## SECÇÃO DO DOCUMENTO:
•••
Mas, se assim é, porque nos achamos numa posição de Estado em representação dos cidadãos - somos todos representantes dos cidadãos e não dos juízes a não ser enquanto cidadãos que também são-, temos de ter um particular cuidado no sentido de definir a natureza, a transparência e a composição deste único orgão que, no sistema português, responde pela gestão, pela transferência, pela classificação e, portanto, pelo correcto funcionamento da magistratura enquanto magistratura.
Face a esta estrutura de Estado como órgão fundamental, digamos que se trata da expressão viva da própria soberania que cabe aos tribunais, temos de ter - independentemente das pessoas em concreto, porque isso não está em causa - um estatuto que garanta inequivocamente que é a representação de Estado que ali se encontra reflectida, nomeadamente, pela designação de duas personalidades pelo Presidente da República, pela eleição de sete personalidades pela Assembleia da República e pela eleição de sete juízes pelos juízes. Simplesmente, a lei ordinária, que não é da autoria deste Governo, vem dizer claramente que, destes sete juízes, um é conselheiro do Supremo Tribunal de Justiça, dois são juízes desembargadores do Tribunal da Relação e quatro são juízes de tribunais de 1." instância. Ora, tal significa que é fundamental haver uma representação de interesses de Estado ao nível dos respectivos tribunais, porque não temos um conselho de gestão - e, neste caso, é que utilizo a expressão - corporativo-classista da magistratura mas temos um conselho de gestão de interesses de Estado. Portanto, os magistrados não são eleitos para representar os seus interesses de classe ou corporativos mas para representar a interioridade dos órgãos de soberania que são os tribunais e os interesses de Estado que se reflectem no plano de cada um dos escalões em que a magistratura judicial está subdividida.
•••
## BLOCO DE DADOS:
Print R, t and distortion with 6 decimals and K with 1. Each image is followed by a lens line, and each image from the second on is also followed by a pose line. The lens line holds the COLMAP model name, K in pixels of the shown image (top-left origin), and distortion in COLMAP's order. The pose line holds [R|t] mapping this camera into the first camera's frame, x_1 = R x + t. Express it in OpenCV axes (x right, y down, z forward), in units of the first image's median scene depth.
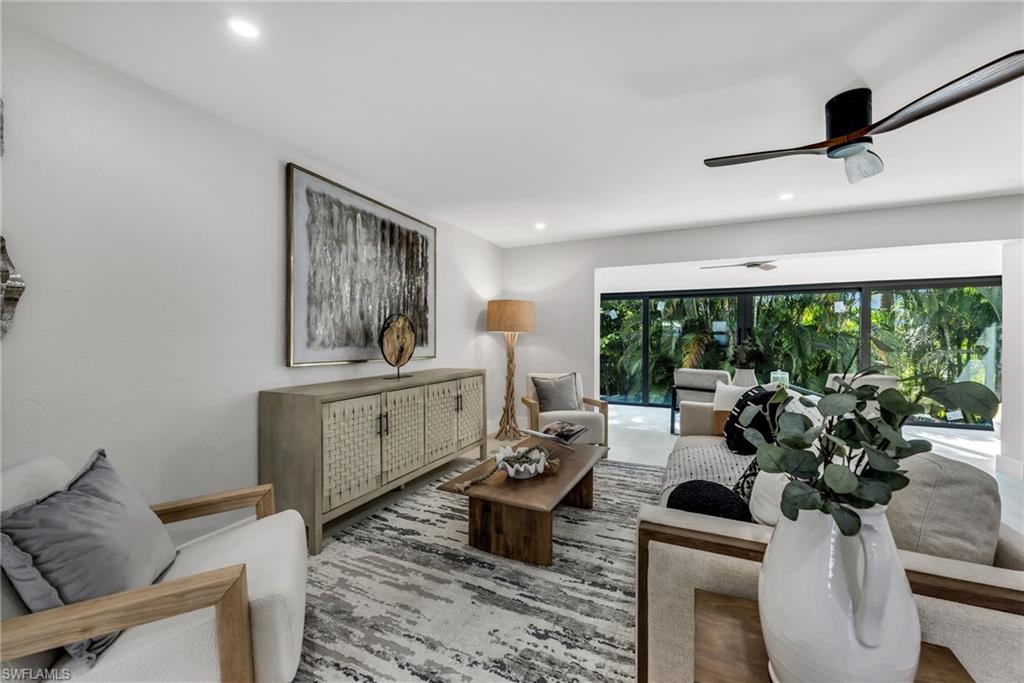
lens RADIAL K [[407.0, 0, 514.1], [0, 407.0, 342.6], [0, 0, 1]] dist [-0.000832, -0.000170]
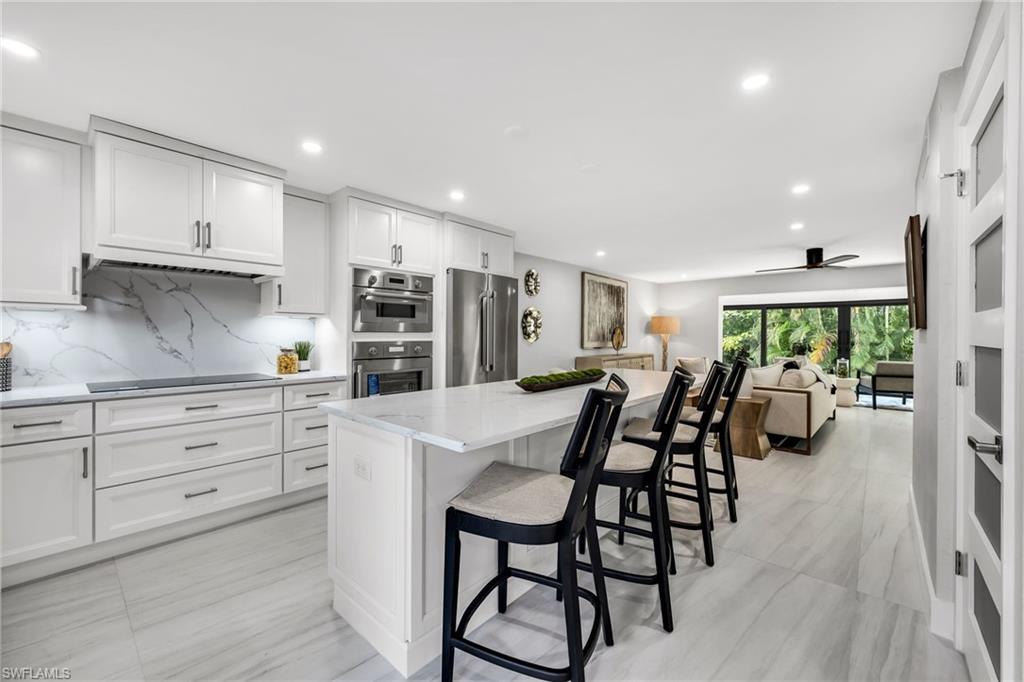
•••
## PROBLEMA 1:
Reproduza textualmente a passagem da secção do documento que vai desde "Mas, se assim" até "magistratura enquanto magistratura.".
## PROBLEMA 2:
Indique todas as coisas pelas quais, segundo a secção do documento, responde o único órgão de gestão da magistratura no sistema português.

## RESPOSTA DA TAREFA 1:
Mas, se assim é, porque nos achamos numa posição de Estado em representação dos cidadãos - somos todos representantes dos cidadãos e não dos juízes a não ser enquanto cidadãos que também são-, temos de ter um particular cuidado no sentido de definir a natureza, a transparência e a composição deste único orgão que, no sistema português, responde pela gestão, pela transferência, pela classificação e, portanto, pelo correcto funcionamento da magistratura enquanto magistratura.

## RESPOSTA DA TAREFA 2:
- A gestão
- A transferência
- A classificação
- O correcto funcionamento da magistratura enquanto magistratura